На своем счастливом сценическом пути Фальстаф навлек на себя шквал морализаторства. Иные из лучших исследователей и мыслителей особенно старались: среди их определений Фальстафа – «паразит», «трус», «хвастун», «развратитель», «соблазнитель», а также всего лишь соответствующие действительности «чревоугодник», «пьяница» и «потаскун». Я особенно люблю суждение, которое принадлежит Джорджу Бернарду Шоу: «Пьяный, отвратительный старый негодяй». Я великодушно списываю этот отзыв на то, что втайне Шоу осознавал: он не может сравниться с Фальстафом в остроумии и, следовательно, все-таки не может ставить свой ум выше ума Шекспира так легко и уверенно, как часто делал это на словах. Шоу, как и никто из нас, не мог подступиться к Шекспиру без противоречивого чувства – одновременного ощущения странности и знакомости.

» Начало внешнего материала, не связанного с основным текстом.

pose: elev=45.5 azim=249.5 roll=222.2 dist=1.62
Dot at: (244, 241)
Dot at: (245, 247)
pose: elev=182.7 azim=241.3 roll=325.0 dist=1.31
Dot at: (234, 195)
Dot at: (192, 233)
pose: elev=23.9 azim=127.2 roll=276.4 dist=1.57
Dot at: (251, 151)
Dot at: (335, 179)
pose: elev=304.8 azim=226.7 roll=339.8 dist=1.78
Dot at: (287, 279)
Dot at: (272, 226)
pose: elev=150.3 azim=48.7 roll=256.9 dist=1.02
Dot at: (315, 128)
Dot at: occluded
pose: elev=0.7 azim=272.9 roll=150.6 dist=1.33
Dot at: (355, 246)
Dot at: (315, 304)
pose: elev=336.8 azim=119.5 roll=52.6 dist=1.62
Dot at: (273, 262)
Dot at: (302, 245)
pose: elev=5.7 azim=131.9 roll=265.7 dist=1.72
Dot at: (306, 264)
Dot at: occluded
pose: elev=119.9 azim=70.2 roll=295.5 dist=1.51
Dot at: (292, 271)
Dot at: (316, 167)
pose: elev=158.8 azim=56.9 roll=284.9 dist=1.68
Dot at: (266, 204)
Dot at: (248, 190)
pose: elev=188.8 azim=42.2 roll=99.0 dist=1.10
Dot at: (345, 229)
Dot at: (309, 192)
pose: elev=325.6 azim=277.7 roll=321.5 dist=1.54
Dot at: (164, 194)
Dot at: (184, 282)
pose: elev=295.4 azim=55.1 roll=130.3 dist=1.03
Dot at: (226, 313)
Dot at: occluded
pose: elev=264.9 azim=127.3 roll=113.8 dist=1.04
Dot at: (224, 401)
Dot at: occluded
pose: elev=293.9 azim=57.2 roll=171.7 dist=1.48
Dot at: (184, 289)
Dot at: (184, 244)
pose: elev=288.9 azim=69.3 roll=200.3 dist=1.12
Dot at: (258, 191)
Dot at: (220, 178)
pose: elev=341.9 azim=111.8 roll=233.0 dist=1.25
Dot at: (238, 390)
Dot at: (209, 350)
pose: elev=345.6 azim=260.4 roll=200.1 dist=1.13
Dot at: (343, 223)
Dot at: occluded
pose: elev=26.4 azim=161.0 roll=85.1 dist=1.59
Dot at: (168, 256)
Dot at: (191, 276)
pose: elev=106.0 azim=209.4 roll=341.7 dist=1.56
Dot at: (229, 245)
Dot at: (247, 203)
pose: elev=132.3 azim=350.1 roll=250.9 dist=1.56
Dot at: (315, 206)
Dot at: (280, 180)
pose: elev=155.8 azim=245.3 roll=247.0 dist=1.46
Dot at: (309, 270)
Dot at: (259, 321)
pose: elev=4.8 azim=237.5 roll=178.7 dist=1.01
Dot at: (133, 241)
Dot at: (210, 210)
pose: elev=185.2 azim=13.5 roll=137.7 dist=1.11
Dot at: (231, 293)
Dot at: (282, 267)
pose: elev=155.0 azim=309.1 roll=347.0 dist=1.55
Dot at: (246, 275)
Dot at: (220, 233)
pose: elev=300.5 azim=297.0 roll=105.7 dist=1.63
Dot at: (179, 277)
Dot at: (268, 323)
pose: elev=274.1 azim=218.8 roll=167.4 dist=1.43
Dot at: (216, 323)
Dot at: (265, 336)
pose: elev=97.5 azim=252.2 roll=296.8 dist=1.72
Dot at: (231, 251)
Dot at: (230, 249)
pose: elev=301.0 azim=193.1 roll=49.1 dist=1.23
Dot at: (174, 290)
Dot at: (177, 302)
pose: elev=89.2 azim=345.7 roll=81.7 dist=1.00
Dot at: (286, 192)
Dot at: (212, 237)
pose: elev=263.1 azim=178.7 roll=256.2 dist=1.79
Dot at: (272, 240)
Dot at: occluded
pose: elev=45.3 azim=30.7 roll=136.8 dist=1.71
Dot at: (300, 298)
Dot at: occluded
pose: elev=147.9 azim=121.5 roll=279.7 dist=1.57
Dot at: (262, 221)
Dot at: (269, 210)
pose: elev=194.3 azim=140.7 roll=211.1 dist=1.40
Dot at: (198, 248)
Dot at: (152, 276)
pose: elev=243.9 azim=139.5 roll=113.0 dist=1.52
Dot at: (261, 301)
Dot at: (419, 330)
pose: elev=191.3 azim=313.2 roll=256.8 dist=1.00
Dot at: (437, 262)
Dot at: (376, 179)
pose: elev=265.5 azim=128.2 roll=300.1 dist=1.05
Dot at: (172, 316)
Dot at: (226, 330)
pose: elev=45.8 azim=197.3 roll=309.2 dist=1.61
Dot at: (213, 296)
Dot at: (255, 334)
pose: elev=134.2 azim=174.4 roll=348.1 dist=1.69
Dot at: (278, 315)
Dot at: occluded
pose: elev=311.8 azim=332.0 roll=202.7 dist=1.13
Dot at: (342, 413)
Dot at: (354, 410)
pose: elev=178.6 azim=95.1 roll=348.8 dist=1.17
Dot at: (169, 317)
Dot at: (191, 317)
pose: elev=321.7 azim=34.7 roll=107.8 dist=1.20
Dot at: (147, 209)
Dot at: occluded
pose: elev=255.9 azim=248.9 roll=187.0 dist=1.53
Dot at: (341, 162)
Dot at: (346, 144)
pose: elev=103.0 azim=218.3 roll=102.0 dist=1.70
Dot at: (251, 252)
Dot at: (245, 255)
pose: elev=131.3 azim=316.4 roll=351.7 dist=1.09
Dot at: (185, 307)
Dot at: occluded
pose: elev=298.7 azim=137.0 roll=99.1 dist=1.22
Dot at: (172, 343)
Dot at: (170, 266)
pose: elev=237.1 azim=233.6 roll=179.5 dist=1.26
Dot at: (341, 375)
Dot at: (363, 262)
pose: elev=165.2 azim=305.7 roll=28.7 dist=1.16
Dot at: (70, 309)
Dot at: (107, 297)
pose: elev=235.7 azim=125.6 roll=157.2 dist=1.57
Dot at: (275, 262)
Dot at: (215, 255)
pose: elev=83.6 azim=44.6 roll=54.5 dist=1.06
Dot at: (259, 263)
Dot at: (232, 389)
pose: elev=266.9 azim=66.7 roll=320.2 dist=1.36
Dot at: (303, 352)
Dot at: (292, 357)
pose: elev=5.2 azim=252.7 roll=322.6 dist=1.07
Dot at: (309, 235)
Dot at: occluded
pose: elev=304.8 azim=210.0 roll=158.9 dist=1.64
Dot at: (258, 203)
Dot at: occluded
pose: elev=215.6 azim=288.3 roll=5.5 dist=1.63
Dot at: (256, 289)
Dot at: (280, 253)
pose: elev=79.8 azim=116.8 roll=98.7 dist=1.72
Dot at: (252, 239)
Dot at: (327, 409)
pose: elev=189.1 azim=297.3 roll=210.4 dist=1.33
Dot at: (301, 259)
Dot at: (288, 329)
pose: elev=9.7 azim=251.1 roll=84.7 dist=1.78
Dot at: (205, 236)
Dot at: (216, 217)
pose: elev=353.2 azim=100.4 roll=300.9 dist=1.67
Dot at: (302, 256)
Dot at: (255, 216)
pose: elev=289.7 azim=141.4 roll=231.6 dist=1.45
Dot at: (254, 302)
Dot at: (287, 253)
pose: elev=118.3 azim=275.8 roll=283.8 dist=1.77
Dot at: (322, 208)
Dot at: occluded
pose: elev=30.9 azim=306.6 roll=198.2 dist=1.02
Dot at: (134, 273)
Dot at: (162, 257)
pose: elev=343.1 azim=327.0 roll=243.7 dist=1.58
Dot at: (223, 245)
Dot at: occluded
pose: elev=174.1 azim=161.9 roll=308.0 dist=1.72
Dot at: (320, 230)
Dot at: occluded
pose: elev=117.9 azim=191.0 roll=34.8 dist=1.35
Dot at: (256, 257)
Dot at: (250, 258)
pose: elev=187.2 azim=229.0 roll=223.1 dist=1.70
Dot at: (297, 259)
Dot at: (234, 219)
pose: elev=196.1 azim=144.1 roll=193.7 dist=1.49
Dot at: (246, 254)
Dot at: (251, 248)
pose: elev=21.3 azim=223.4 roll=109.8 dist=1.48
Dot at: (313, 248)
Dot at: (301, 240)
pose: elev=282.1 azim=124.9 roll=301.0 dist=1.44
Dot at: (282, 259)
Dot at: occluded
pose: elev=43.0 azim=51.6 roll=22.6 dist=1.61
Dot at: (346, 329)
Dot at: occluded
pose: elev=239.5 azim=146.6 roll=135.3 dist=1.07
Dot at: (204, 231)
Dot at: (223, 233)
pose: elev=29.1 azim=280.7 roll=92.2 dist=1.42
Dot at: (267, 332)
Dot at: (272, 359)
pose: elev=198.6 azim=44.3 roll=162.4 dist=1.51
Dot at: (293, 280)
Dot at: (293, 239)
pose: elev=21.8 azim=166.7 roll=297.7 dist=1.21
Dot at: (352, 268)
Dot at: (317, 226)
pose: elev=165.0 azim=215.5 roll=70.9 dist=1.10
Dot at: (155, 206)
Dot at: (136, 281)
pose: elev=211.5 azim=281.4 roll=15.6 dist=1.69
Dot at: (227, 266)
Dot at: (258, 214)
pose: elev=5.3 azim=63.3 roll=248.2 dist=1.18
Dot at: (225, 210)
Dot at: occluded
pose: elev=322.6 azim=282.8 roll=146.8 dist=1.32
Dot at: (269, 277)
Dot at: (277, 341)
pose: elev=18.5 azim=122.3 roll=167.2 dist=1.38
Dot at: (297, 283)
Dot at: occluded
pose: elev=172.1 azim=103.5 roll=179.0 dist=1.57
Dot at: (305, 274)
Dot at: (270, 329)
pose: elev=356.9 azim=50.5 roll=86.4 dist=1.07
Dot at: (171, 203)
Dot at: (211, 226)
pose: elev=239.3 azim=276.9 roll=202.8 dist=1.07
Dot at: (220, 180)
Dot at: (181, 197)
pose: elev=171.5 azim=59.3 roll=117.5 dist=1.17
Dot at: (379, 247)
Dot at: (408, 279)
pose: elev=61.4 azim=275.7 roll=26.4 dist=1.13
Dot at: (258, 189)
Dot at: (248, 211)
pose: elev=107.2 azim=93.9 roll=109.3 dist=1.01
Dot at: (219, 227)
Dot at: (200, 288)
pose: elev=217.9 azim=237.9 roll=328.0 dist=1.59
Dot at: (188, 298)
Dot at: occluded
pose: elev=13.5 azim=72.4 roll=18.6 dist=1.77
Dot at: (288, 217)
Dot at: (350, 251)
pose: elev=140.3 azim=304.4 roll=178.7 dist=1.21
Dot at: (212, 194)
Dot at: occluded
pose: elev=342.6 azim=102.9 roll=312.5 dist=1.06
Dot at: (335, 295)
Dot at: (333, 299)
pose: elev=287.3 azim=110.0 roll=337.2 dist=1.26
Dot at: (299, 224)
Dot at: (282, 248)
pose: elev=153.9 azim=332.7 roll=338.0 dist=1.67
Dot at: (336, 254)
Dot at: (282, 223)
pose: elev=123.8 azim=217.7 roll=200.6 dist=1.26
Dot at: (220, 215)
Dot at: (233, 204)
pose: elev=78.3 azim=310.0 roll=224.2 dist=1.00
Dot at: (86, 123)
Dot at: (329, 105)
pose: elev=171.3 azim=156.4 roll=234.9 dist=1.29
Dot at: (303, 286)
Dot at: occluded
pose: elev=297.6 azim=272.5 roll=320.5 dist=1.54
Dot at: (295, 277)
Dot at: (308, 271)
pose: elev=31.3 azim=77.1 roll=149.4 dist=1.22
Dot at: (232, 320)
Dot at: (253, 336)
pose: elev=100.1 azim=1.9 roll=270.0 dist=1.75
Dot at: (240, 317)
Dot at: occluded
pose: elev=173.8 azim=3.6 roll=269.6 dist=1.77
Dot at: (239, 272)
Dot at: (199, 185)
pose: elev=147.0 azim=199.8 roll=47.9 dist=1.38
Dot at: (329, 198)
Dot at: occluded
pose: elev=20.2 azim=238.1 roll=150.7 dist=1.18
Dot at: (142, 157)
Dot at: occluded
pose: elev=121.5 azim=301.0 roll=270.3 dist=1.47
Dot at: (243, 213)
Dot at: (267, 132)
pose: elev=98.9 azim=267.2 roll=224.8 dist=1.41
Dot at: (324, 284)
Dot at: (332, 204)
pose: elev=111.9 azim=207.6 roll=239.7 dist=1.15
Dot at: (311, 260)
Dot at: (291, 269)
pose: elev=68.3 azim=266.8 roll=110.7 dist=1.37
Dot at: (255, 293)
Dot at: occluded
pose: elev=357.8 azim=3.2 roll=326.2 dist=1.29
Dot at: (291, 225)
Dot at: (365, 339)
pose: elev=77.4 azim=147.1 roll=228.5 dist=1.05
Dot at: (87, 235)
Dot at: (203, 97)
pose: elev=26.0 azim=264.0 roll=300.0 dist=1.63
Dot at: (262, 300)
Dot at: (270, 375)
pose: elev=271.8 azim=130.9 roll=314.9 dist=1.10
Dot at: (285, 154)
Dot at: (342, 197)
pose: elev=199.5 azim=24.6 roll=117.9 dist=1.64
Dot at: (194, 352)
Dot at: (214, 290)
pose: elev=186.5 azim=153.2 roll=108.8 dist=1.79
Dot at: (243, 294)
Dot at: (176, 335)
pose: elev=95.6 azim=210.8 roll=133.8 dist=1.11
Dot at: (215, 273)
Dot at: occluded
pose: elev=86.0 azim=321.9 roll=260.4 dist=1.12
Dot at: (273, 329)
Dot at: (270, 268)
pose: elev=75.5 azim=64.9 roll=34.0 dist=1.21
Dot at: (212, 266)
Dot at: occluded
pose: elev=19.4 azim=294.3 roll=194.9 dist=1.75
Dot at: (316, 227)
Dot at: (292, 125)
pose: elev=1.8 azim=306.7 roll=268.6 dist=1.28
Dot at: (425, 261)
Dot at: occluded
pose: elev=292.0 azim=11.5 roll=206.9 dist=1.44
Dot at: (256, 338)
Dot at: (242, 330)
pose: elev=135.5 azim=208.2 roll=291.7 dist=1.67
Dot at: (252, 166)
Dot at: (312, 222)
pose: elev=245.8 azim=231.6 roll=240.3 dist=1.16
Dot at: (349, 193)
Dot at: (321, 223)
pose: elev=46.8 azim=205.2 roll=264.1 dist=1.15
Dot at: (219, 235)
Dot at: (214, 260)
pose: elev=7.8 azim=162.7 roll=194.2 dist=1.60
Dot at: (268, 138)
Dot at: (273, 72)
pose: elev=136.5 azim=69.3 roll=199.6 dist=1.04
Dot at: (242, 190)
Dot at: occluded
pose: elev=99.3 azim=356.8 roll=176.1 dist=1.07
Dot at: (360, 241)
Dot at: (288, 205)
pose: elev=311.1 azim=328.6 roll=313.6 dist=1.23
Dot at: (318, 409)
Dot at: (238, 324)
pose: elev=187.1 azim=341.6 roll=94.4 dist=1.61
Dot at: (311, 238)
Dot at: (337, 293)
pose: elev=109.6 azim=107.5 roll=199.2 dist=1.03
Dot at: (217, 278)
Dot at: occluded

Придя к Шекспиру после изучения поэтов эпох романтизма и модернизма и после размышлений о проблемах влияния и самобытности, я был потрясен тем, как Шекспир отличается от всех остальных, отличается и в степени, и по существу, и такое отличие характеризует его одного. Отличие это мало касается собственно драматургии. Плохая постановка Шекспира, с кошмарной режиссурой и актерами, не умеющими читать стихов, тоже отличается в степени и по существу как от хороших, так и от плохих постановок Ибсена и Мольера. В ней потрясает сила словесного искусства, превосходящая и затмевающая все в своем роде, – она настолько убедительна, что перед нами как бы и не искусство, а нечто, существующее испокон веков.